He was, and is, right: There is no technology that can help automakers reach their lightweighting goals faster than carbon fiber-reinforced plastics (CFRP). Long used in Formula 1 racing and other extreme sports, carbon composites are unparalleled in their ability to reduce mass, facilitate sleek, aerodynamic shapes, reduce tooling investment, eliminate corrosion and denting, improve sound damping and vibration, and protect occupants even in high-speed crashes.

The value proposition

Carbon fiber’s main attraction is its strength-to-weight ratio, which is 20 percent the mass of steel yet equally stiff and strong. Studies from Oak Ridge National Laboratory (ORNL, Oak Ridge, Tenn.) show that replacing today’s steel body-in-white (BIW) with an integrated carbon-composite structure could net up to a 60 percent mass reduction, boosting fuel efficiency by as much as 30 percent via mass decompounding: A lighter vehicle body makes it possible to reduce the cost and robustness of everything from hardware to brakes to engines with no loss in performance. This is critically important not only for meeting new fuel-economy standards with conventional internal-combustion engines, but to offset added weight from electric battery packs, fuel-cell storage cylinders and other equipment essential to alternative-powertrain vehicles.
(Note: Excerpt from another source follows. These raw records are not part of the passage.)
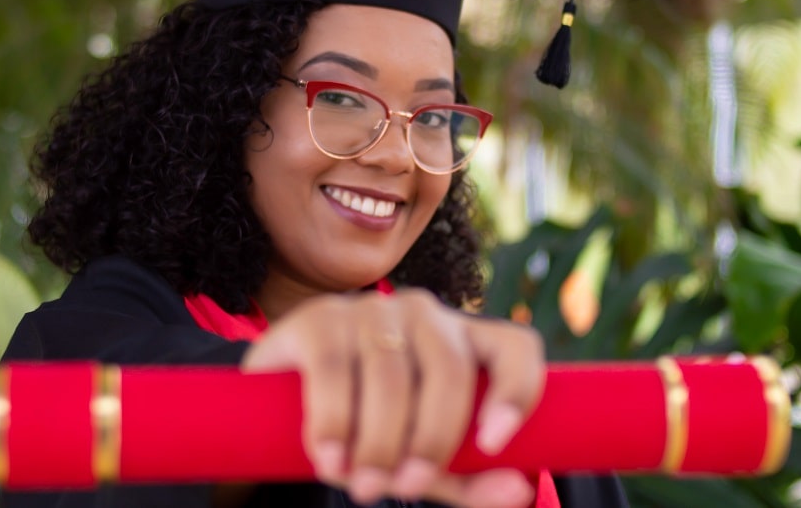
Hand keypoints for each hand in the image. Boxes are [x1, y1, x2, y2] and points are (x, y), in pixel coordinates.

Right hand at [241, 288, 545, 506]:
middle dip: (432, 438)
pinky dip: (335, 421)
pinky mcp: (319, 317)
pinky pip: (334, 369)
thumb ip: (467, 478)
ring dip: (379, 441)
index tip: (495, 444)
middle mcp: (424, 314)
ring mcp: (371, 310)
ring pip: (391, 374)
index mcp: (465, 341)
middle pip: (449, 369)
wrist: (282, 405)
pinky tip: (331, 458)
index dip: (517, 390)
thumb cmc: (370, 429)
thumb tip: (518, 492)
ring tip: (363, 486)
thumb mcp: (421, 458)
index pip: (516, 348)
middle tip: (407, 488)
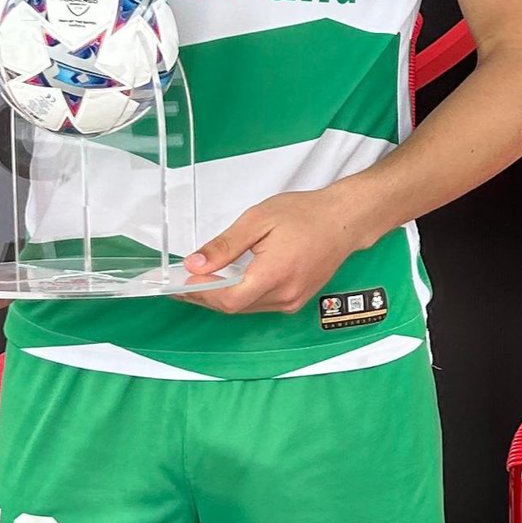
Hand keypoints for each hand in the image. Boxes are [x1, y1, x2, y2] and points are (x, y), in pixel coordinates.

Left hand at [174, 187, 371, 315]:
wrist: (343, 220)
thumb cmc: (304, 214)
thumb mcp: (258, 220)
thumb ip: (225, 246)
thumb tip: (195, 264)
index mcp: (274, 274)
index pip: (228, 299)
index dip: (200, 294)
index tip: (178, 283)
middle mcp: (284, 295)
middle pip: (234, 306)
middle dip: (205, 296)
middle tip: (181, 282)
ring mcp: (292, 301)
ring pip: (246, 307)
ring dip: (221, 297)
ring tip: (199, 281)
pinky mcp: (295, 300)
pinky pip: (259, 304)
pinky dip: (240, 295)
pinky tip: (227, 282)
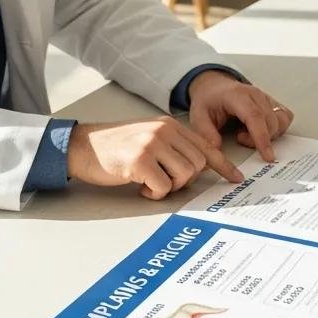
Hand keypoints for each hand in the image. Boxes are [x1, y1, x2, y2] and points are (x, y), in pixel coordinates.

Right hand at [67, 117, 242, 197]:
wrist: (82, 146)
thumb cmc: (115, 147)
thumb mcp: (149, 138)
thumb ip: (172, 146)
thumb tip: (198, 166)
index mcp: (169, 125)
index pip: (205, 145)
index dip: (223, 165)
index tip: (235, 177)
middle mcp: (164, 131)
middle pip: (197, 164)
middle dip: (185, 180)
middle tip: (164, 180)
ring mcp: (152, 144)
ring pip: (184, 175)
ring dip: (170, 187)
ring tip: (150, 183)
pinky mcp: (140, 161)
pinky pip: (163, 187)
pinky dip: (154, 193)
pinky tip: (140, 186)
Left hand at [187, 70, 293, 161]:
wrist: (214, 87)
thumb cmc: (208, 101)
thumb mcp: (198, 117)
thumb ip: (206, 133)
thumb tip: (217, 149)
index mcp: (237, 96)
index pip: (255, 117)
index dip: (262, 138)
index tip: (267, 156)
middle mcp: (255, 94)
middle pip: (270, 122)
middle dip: (260, 140)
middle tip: (239, 138)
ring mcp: (266, 97)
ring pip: (281, 120)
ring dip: (270, 135)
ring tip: (249, 133)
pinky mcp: (272, 103)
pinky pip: (285, 117)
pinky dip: (278, 129)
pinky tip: (262, 130)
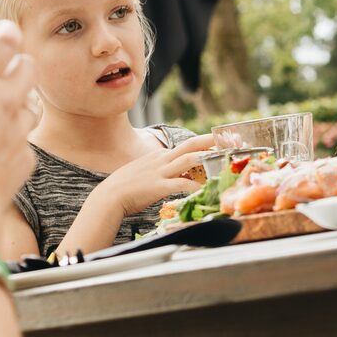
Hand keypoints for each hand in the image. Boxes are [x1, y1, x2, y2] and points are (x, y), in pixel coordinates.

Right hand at [0, 21, 37, 242]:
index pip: (6, 41)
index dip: (6, 32)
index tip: (1, 31)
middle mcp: (5, 102)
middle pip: (29, 67)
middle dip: (18, 62)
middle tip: (1, 66)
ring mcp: (20, 132)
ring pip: (34, 103)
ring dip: (21, 99)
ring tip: (1, 104)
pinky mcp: (25, 160)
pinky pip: (26, 142)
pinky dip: (14, 140)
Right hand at [91, 132, 214, 217]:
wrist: (109, 197)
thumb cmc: (126, 187)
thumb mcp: (146, 172)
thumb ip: (162, 170)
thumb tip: (178, 174)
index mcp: (159, 155)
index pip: (186, 147)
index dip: (204, 146)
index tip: (219, 145)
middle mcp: (161, 160)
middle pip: (190, 146)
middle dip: (210, 141)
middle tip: (227, 140)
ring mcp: (160, 172)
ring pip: (188, 160)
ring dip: (207, 158)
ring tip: (223, 160)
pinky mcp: (158, 186)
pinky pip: (181, 184)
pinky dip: (195, 186)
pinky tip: (205, 190)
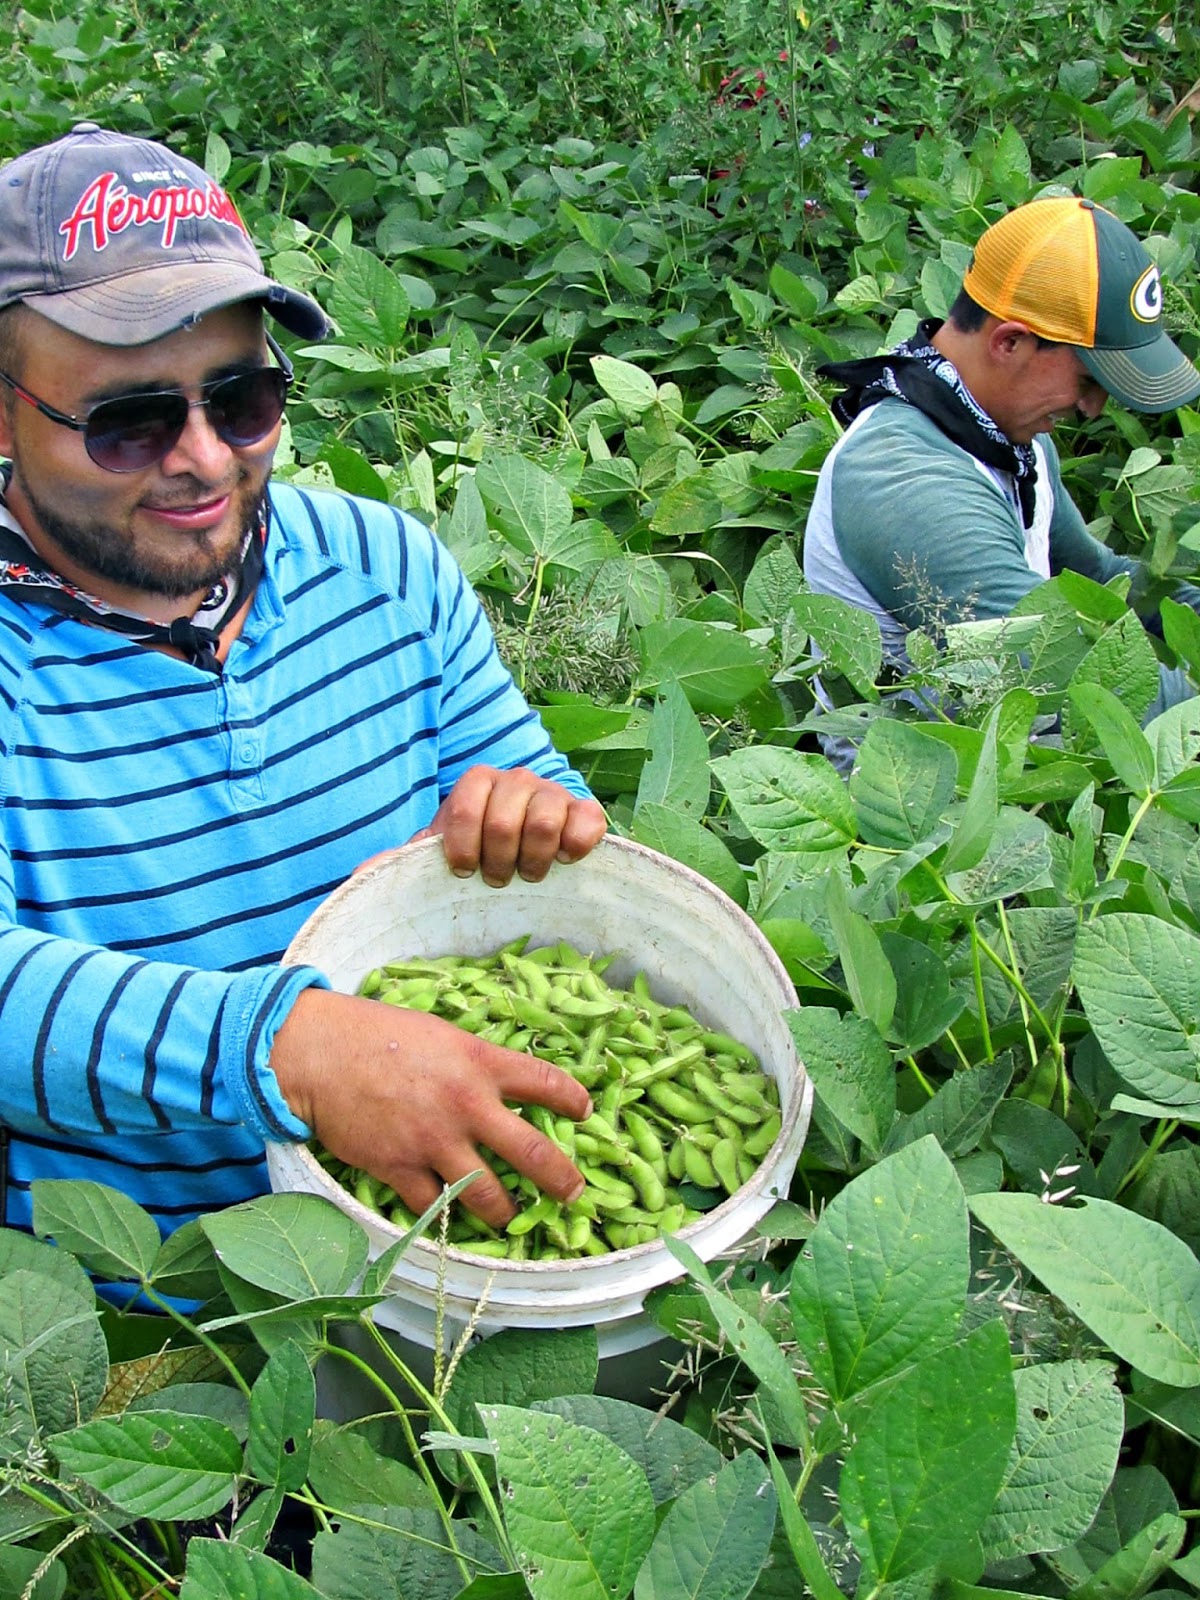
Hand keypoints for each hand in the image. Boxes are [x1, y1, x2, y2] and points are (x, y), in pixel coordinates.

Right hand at [271, 988, 589, 1226]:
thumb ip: (474, 1060)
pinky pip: (433, 1208)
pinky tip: (450, 1217)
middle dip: (561, 1180)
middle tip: (574, 1194)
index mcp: (480, 1062)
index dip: (573, 1100)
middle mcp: (467, 1106)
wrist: (320, 1053)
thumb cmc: (377, 1033)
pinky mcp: (400, 1169)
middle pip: (533, 1154)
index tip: (586, 1112)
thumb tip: (500, 1080)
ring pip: (488, 1196)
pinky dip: (443, 1216)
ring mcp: (435, 1142)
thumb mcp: (440, 1034)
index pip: (546, 1083)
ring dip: (505, 1212)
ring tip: (510, 1217)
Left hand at [414, 766, 606, 886]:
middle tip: (496, 880)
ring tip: (528, 874)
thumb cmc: (479, 848)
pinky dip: (574, 846)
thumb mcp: (441, 850)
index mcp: (478, 782)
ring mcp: (553, 791)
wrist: (528, 841)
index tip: (462, 871)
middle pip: (505, 820)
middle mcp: (517, 779)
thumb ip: (405, 859)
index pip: (466, 806)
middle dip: (498, 861)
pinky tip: (563, 861)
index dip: (462, 845)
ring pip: (544, 821)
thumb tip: (362, 872)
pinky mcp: (585, 810)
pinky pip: (586, 821)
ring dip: (533, 859)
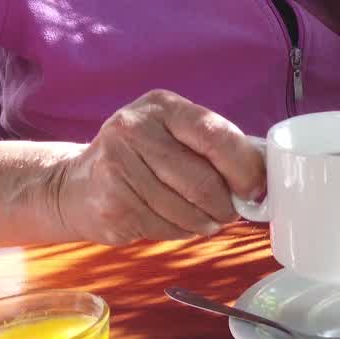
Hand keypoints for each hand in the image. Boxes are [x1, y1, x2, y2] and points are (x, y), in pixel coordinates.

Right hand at [47, 90, 265, 244]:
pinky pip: (166, 228)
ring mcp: (117, 167)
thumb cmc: (143, 157)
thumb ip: (214, 146)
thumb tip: (261, 178)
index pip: (214, 135)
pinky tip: (177, 222)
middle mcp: (134, 130)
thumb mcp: (174, 133)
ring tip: (206, 219)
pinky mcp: (111, 204)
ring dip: (206, 222)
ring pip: (186, 210)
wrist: (78, 183)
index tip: (256, 188)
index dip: (243, 167)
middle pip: (201, 180)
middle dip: (226, 204)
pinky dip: (182, 232)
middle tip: (232, 211)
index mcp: (162, 107)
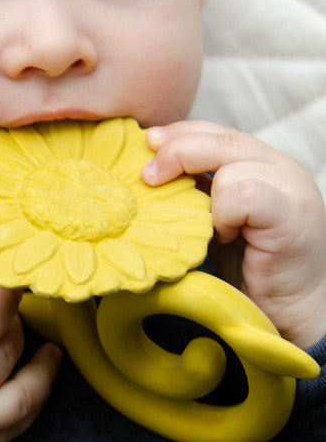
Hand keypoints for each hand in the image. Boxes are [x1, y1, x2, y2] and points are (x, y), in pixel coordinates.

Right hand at [0, 288, 61, 441]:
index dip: (5, 300)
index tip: (14, 286)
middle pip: (7, 351)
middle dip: (15, 325)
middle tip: (11, 314)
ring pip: (27, 394)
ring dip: (45, 368)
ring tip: (53, 351)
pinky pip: (18, 427)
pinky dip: (36, 405)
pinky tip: (39, 389)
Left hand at [142, 120, 325, 348]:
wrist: (294, 309)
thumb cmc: (254, 267)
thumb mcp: (218, 218)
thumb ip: (199, 190)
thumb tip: (152, 167)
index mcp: (263, 161)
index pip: (216, 131)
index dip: (179, 133)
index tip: (147, 143)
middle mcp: (281, 166)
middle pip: (220, 139)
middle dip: (176, 152)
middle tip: (148, 176)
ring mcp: (291, 186)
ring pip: (229, 166)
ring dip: (207, 198)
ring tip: (213, 229)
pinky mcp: (292, 212)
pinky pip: (243, 194)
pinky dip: (224, 215)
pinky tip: (226, 237)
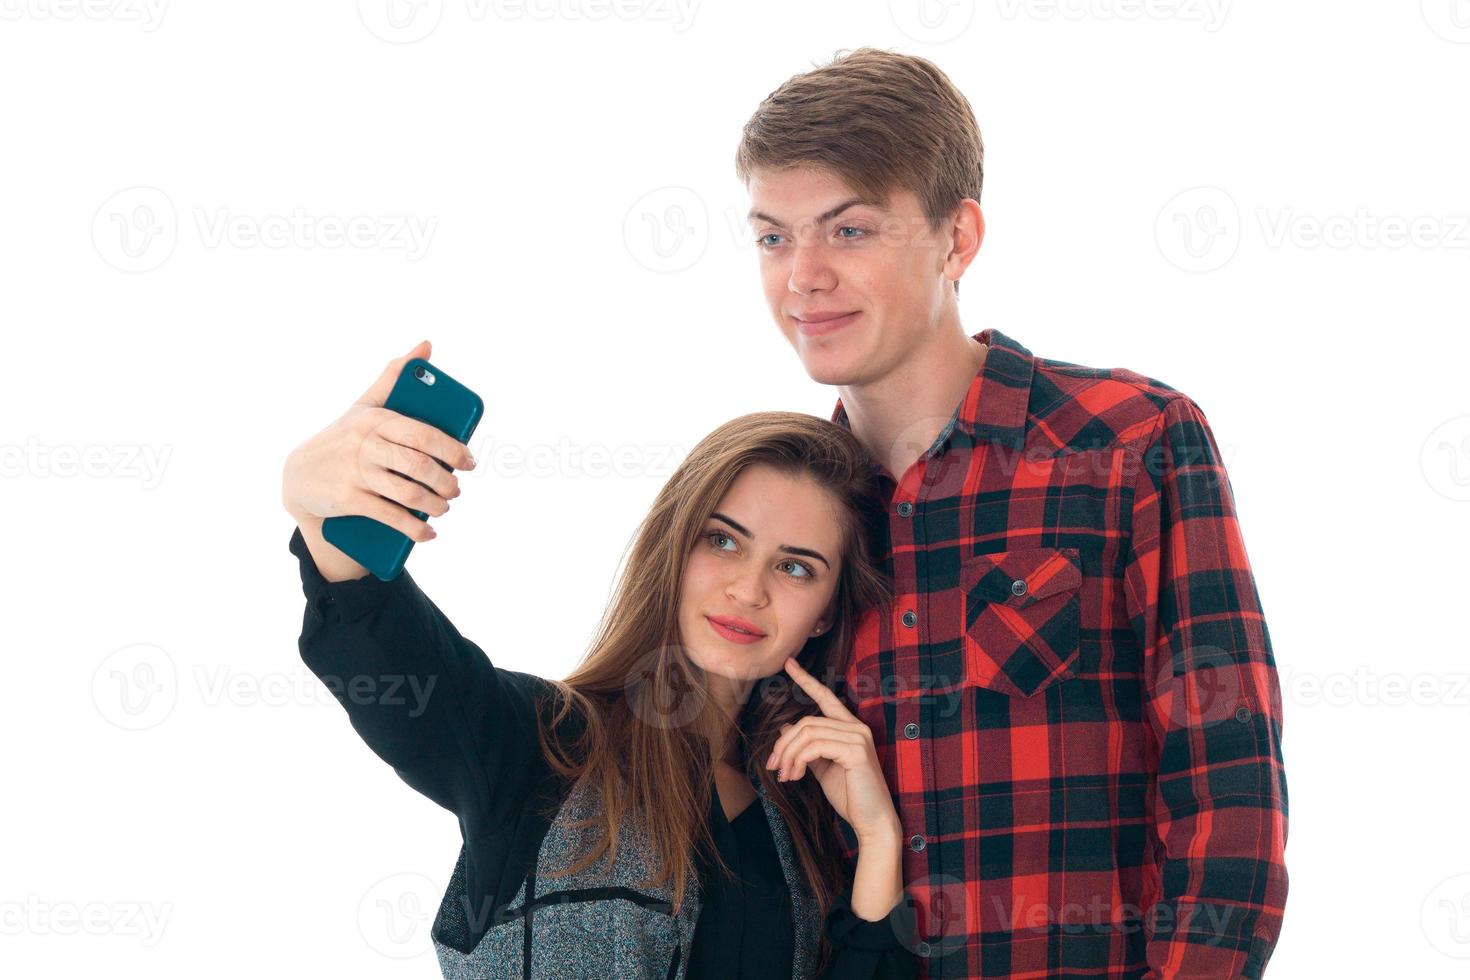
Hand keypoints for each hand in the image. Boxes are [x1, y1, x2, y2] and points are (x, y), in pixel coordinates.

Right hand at [281, 340, 477, 542]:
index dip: (453, 450)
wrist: (300, 474)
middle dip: (446, 482)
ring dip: (435, 505)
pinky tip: (428, 533)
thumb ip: (395, 376)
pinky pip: (390, 517)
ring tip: (444, 507)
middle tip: (456, 489)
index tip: (469, 461)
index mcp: (377, 419)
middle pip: (419, 466)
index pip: (424, 434)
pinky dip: (414, 529)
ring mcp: (357, 473)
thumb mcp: (366, 404)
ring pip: (408, 493)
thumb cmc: (344, 436)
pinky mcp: (350, 500)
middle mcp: (366, 444)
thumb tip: (427, 345)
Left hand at [764, 656, 900, 843]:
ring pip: (807, 733)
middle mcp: (856, 728)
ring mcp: (858, 737)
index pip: (826, 697)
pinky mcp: (856, 751)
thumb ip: (807, 748)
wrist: (872, 822)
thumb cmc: (850, 796)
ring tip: (785, 775)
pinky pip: (816, 746)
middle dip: (784, 744)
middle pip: (806, 722)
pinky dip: (799, 761)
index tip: (788, 663)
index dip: (806, 680)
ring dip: (789, 755)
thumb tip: (785, 728)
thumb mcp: (822, 769)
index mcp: (850, 728)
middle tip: (773, 766)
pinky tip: (795, 777)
Safety is clearly a concern, especially in small cars. Composites offer the highest specific-energy absorption of all major structural materials. CFRP crush cones and similar energy-absorbing structures can absorb ~120 kJ/kg of energy if made with a thermoset matrix (e.g., epoxy) or ~250 kJ/kg in a thermoplastic matrix vs. ~20 kJ/kg for steel, according to 2002 work published by Herrmann, Mohrdieck and Bjekovic of then DaimlerChrysler.
Although CFRP can offer 50 to 60 percent mass reduction vs. similar components in steel, the cost is 2 to 10 times higher when both materials and processing costs are considered, according to William F. Powers in Advanced Materials and Processes (May 2000, pp. 38-41). To put this in perspective, Powers reports that glass-reinforced composites reduce mass by 25 to 35 percent at costs on par with or slightly higher (1.5 times) than steel: magnesium offers a 60 to 75 percent mass reduction at 1.5 to 2.5 times greater cost and aluminum reduces mass by 40 to 60 percent at 1.3 to 2 times higher cost. These are not inconsequential differences.

Precursor possibilities

Unfortunately, 51 percent of the cost of carbon fiber is directly tied to the cost of polyacrylonitrile (PAN), rayon, and petroleum pitch precursors. That, in turn, is tied to the cost of oil. Much work (public and private) is underway to find less costly alternatives. The U.S. Department of Energy (DoE), ORNL and the Automotive Composites Consortium (ACC) are working on a multiyear study to improve automotive fuel efficiency. Baseline studies indicate that even if current commercial carbon fiber production processes were scaled up for passenger car production, conventional carbon fiber would still cost $8/lb. Research efforts, therefore, are focused on developing alternative precursors (such as renewable lignin) and alternative processing technologies (e.g., advanced oxidation reactors and microwave-assisted plasma technologies), which they believe will reduce carbon fiber production costs to $5/b to $7/lb.